**Exercise prompt**: Write out, exactly as they stand, the line containing "right hip: (414, 1124, 0)" and all subsequent lines up to and including the final line of the records.

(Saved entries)
=== Begin Enclosure ===

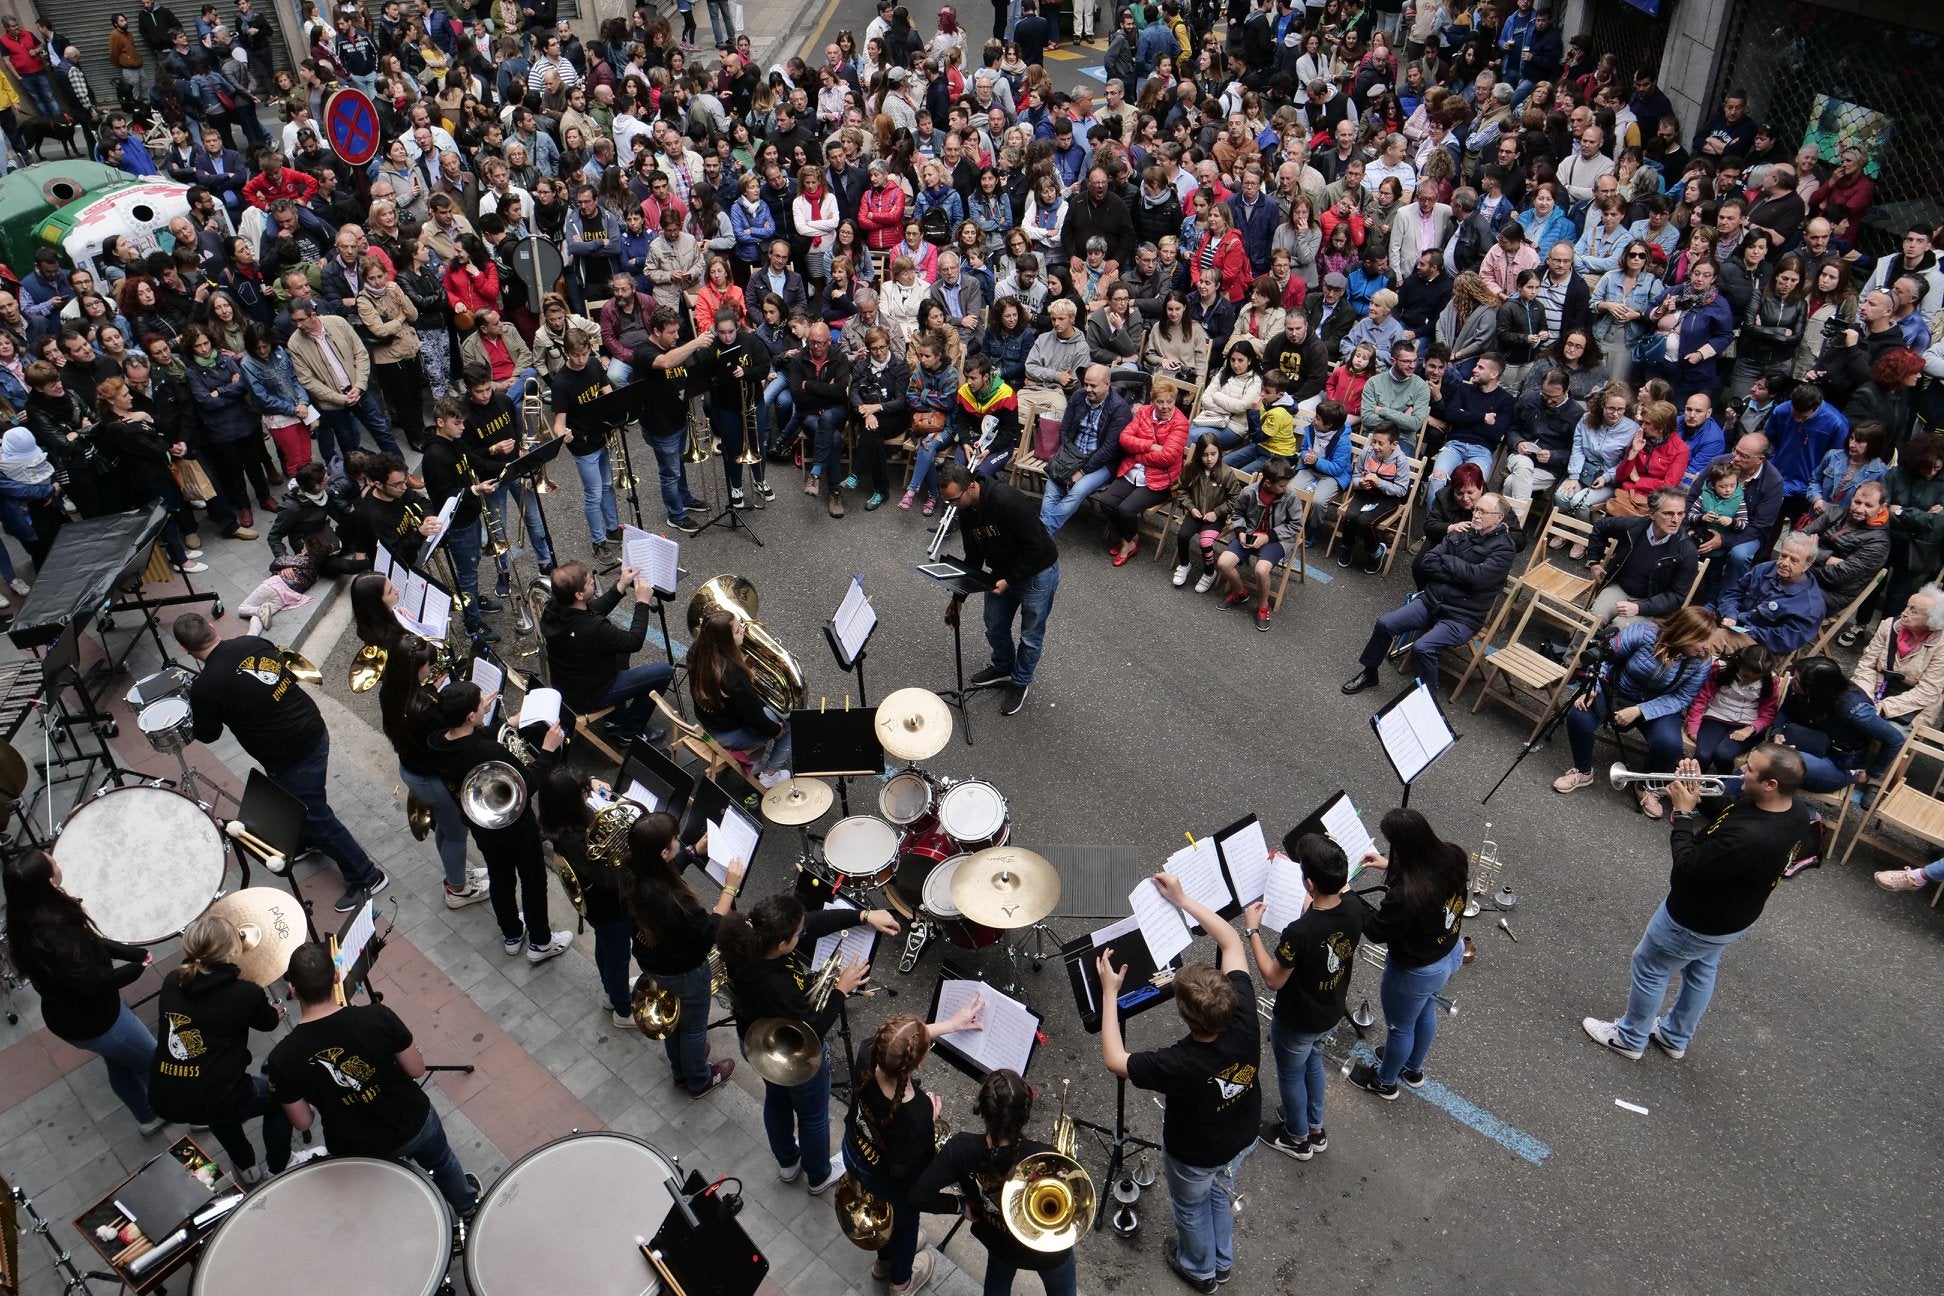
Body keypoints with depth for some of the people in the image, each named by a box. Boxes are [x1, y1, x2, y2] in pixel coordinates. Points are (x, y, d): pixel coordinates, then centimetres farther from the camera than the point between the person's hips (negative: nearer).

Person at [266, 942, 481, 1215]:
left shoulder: (283, 1058, -27)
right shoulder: (377, 1017, -29)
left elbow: (302, 1123, -12)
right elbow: (416, 1070, -15)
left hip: (358, 1152, 0)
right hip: (414, 1124, 0)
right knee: (442, 1162, 35)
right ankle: (468, 1206, 60)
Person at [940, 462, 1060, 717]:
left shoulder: (1006, 500, -33)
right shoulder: (967, 513, -6)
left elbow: (1035, 546, -28)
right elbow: (973, 558, 6)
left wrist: (1010, 581, -23)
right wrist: (958, 598, 5)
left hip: (1037, 573, -8)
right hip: (1002, 573, 8)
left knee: (1030, 636, 5)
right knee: (995, 628, 18)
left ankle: (1020, 683, 27)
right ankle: (1003, 669, 44)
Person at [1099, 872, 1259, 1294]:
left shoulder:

=== End Enclosure ===

**Written response**:
right hip: (414, 1124, 0)
right knee: (442, 1162, 35)
right ankle: (468, 1206, 60)
Person at [940, 462, 1060, 717]:
left shoulder: (1006, 500, -33)
right shoulder: (967, 513, -6)
left elbow: (1035, 546, -28)
right elbow: (973, 558, 6)
left wrist: (1010, 581, -23)
right wrist: (958, 598, 5)
left hip: (1037, 573, -8)
right hip: (1002, 573, 8)
left knee: (1030, 636, 5)
right knee: (995, 628, 18)
left ankle: (1020, 683, 27)
right ankle: (1003, 669, 44)
Person at [1099, 872, 1259, 1294]:
left shoulder:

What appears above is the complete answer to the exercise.